A different approach yields new promise

At around the same time we were developing our allosteric inhibitor series, another group was developing an ATP competitive D2 domain inhibitor of p97, called CB-5083.  In contrast to our compound, this one binds directly to the D2 ATP enzyme site with nanomolar affinity.

CB-5083.

The compound also demonstrated potent and specific p97 inhibition activity in mouse xenograft models of tumors.
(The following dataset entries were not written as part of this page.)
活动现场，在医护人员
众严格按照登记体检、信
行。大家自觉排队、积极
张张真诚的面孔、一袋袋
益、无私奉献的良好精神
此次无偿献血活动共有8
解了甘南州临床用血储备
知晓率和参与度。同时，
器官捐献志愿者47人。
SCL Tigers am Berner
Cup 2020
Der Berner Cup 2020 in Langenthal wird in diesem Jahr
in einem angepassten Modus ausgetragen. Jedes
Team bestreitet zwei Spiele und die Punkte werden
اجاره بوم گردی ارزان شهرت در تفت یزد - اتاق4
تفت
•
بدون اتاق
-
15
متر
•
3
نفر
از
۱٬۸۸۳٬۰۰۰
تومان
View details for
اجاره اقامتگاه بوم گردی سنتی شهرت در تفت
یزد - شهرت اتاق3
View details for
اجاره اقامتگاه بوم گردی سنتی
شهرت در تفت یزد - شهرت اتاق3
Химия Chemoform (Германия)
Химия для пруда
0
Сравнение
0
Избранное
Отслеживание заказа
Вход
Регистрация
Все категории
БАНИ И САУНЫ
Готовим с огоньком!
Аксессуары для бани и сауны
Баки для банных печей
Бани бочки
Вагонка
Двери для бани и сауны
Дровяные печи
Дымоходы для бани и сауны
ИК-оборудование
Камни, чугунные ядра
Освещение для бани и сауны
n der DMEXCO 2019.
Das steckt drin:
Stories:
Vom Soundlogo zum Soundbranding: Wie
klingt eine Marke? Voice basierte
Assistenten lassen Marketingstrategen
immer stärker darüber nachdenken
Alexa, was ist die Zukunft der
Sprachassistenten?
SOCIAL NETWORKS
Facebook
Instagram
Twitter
An advance in myeloma cancer therapy

A more recent paper (Nov 2017) shows activity for CB-5083 against multiple myeloma (MM) cell lines and in vivo MM models.  From the abstract:

CB-5083 decreases viability in multiple myeloma cell lines and patient-derived multiple myeloma cells, including those with background proteasome inhibitor (PI) resistance. CB-5083 has a unique mechanism of action that combines well with PIs, which is likely owing to the p97-dependent retro-translocation of the transcription factor, Nrf1, which transcribes proteasome subunit genes following exposure to a PI. In vivo studies using clinically relevant multiple myeloma models demonstrate that single-agent CB-5083 inhibits tumor growth and combines well with multiple myeloma standard-of-care agents.
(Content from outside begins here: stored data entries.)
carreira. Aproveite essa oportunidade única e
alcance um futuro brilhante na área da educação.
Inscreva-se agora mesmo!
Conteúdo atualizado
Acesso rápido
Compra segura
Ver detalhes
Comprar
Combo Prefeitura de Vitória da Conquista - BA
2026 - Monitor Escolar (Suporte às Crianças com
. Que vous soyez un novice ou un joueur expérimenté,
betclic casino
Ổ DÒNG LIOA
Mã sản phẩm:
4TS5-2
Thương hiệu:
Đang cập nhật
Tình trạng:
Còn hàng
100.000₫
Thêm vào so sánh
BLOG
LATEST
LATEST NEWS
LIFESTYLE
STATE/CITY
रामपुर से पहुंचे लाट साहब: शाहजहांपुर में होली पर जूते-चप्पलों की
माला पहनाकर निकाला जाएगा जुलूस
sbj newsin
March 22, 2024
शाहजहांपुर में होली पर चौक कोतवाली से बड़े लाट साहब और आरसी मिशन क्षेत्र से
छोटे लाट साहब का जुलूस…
Standard of care agents, like bortezomib, are proteasome inhibitors (PI).  Using a PI results in broad inhibition of the proteasome system across many cell types, not just tumor cells, and thus a high likelihood of side effects.  p97 is upstream of the proteasome and targeting it is more narrow in scope, because MM cells rely so heavily on the protein homeostasis activities of the ERAD pathway.

Hope for Phase 1 success

CB-5083 was also found to enhance the activity of bortezomib both in vitro and in vivo and also was active in bortezomib-resistance models of MM.  This paves the way for a potential combination therapy or another line of therapy if resistance develops as a result of earlier treatment with PIs.   Clinical trials are now ongoing in Phase 1 for patients who have exhausted other medications.  Hopefully CB-5083 makes it to the market soon, if trials prove it to be safe and efficacious, so that oncologists and patients have another weapon in the fight against MM.